TRY IT: Turn the material below into a Markdown table with the columns Row and Line, giving each nonblank line its own numbered row. Omit the pictures from your answer.

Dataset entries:

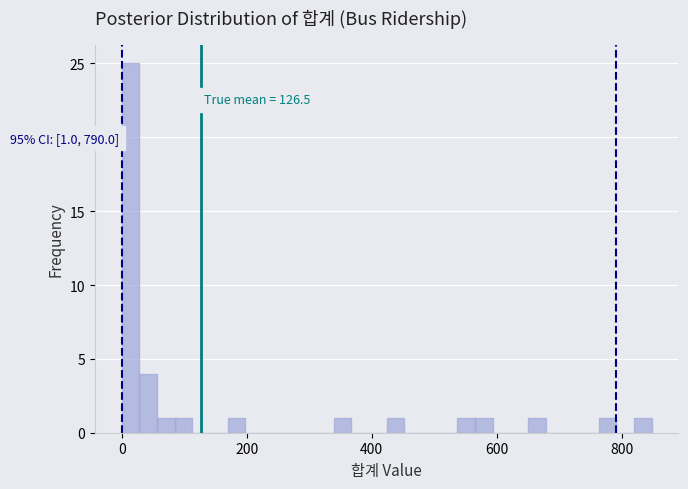

Around what value on the x-axis is the tallest bar? Give the approximate position of its centre, as read against the axis.

20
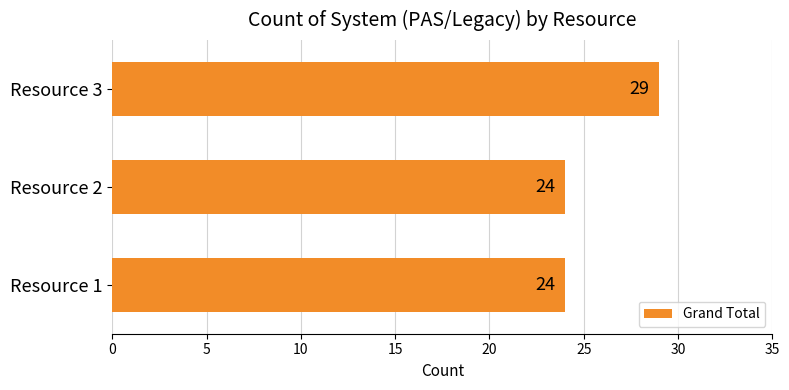

The chart shows a value of 37 at Resource 2. True or false?

False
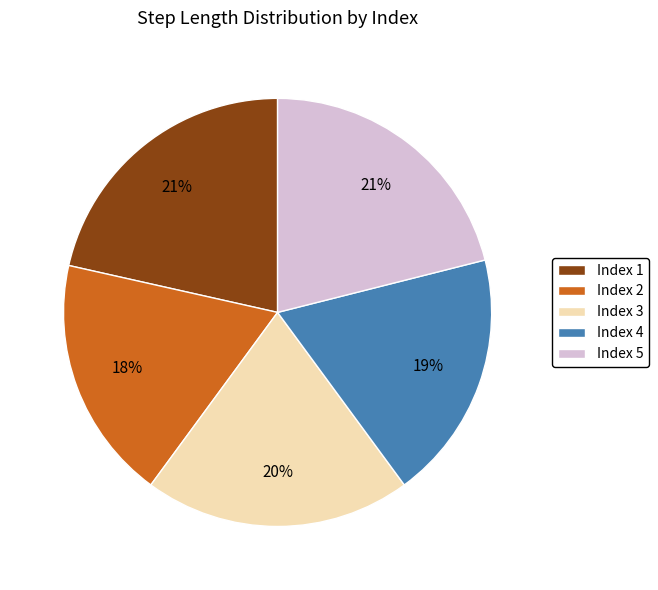

How many segments does this pie chart have?

5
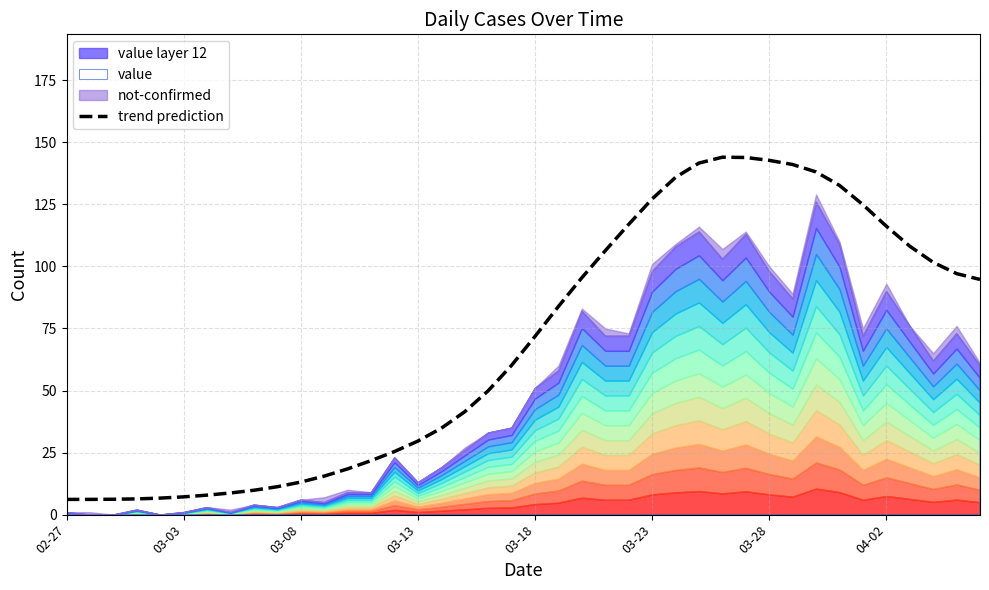

What is the lowest value of the trend prediction series?

6.1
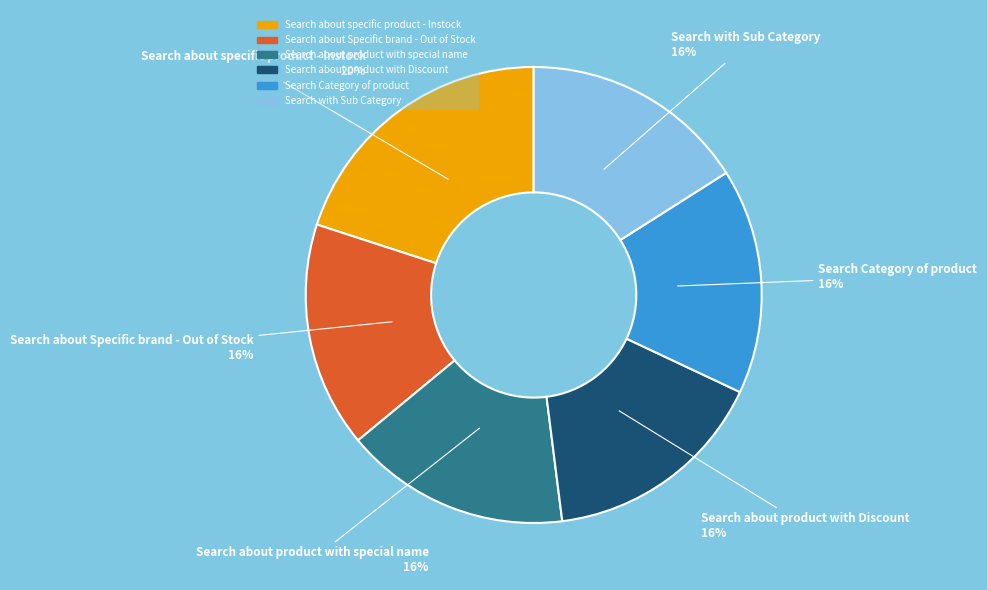

Approximately how many times larger is the value at Search with Sub Category compared to Search about product with Discount?

1.0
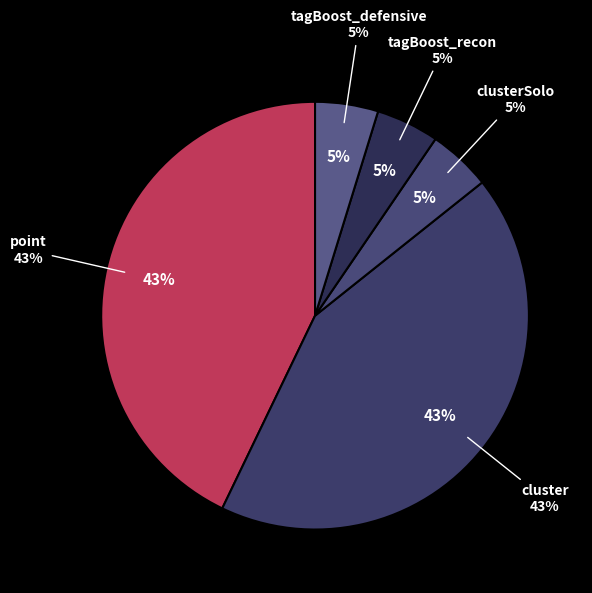

Combined, do tagBoost_recon and clusterSolo account for over 50%?

No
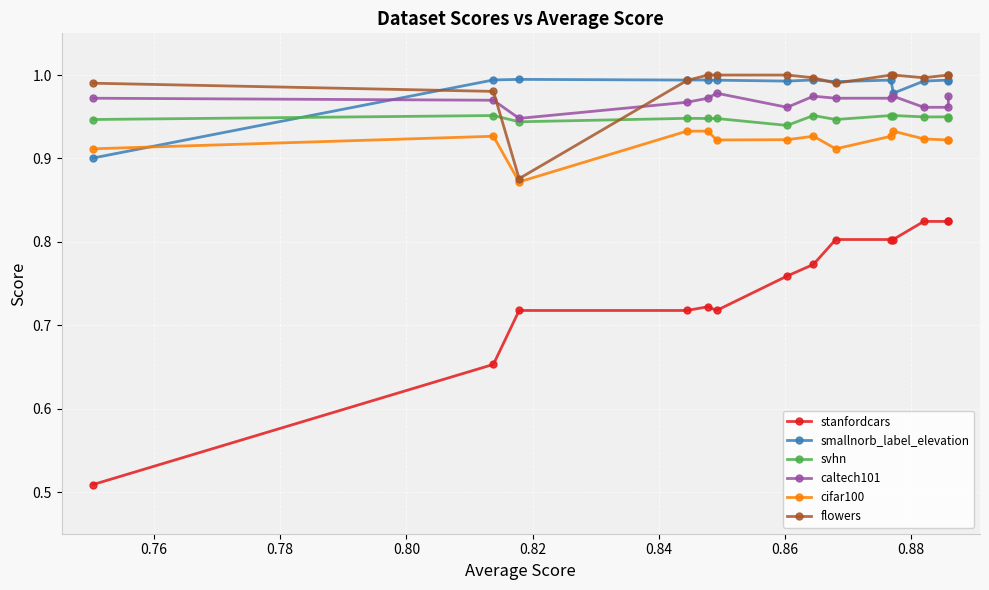

At how many categories does at least one series exceed 0?

14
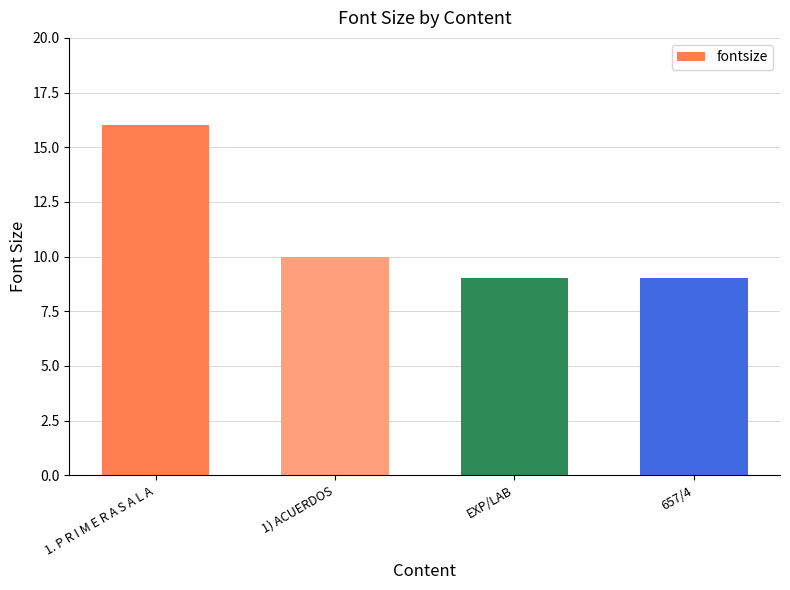

Where is the data nearest to the value 12?

1) ACUERDOS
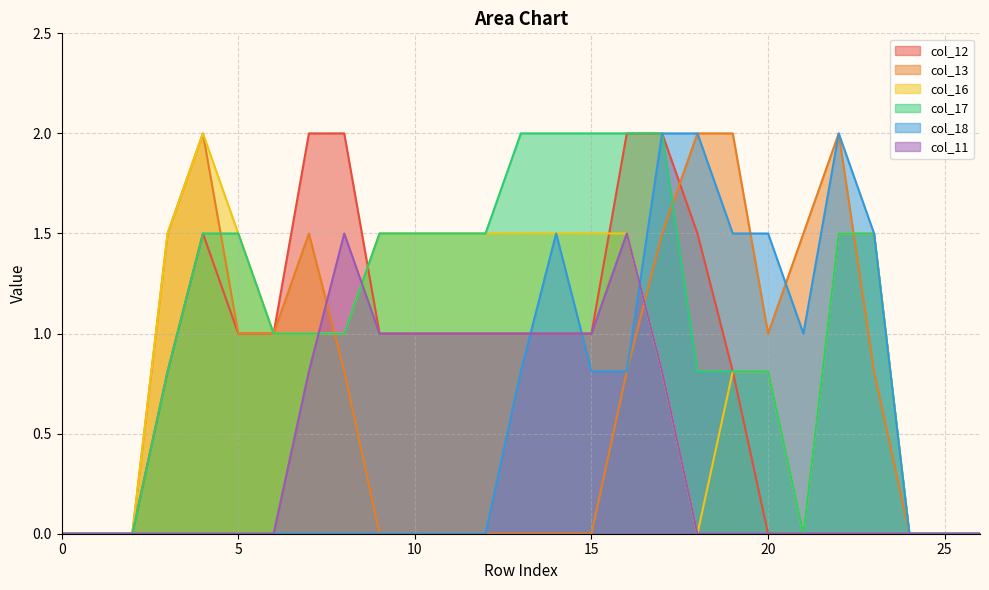

Between 25 and 15, which is larger?

15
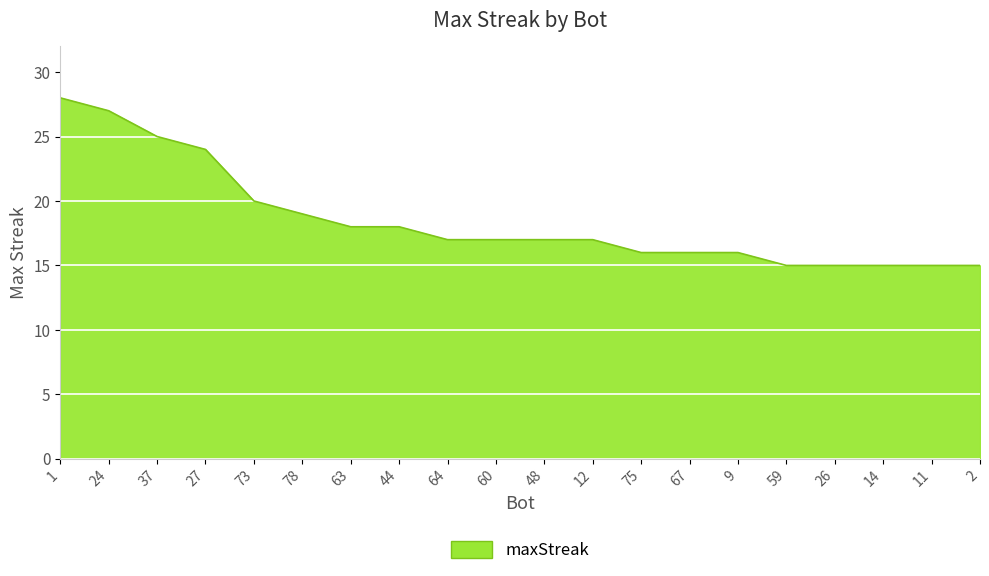

Does the chart display data point markers on the line(s)?

No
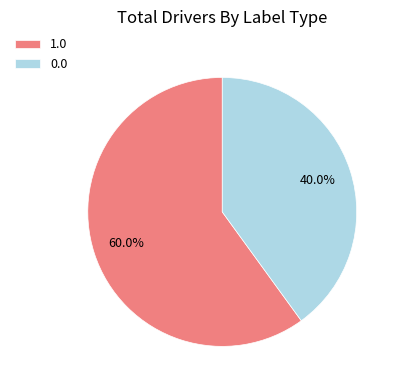

What percentage is the 0.0 slice, to the nearest percent?

40%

EXPECTED OUTPUT:
| Row | Line |
|---|---|
| 1 | Around what value on the x-axis is the tallest bar? Give the approximate position of its centre, as read against the axis. |
| 2 | 20 |
| 3 | The chart shows a value of 37 at Resource 2. True or false? |
| 4 | False |
| 5 | How many segments does this pie chart have? |
| 6 | 5 |
| 7 | What is the lowest value of the trend prediction series? |
| 8 | 6.1 |
| 9 | Approximately how many times larger is the value at Search with Sub Category compared to Search about product with Discount? |
| 10 | 1.0 |
| 11 | Combined, do tagBoost_recon and clusterSolo account for over 50%? |
| 12 | No |
| 13 | At how many categories does at least one series exceed 0? |
| 14 | 14 |
| 15 | Where is the data nearest to the value 12? |
| 16 | 1) ACUERDOS |
| 17 | Between 25 and 15, which is larger? |
| 18 | 15 |
| 19 | Does the chart display data point markers on the line(s)? |
| 20 | No |
| 21 | What percentage is the 0.0 slice, to the nearest percent? |
| 22 | 40% |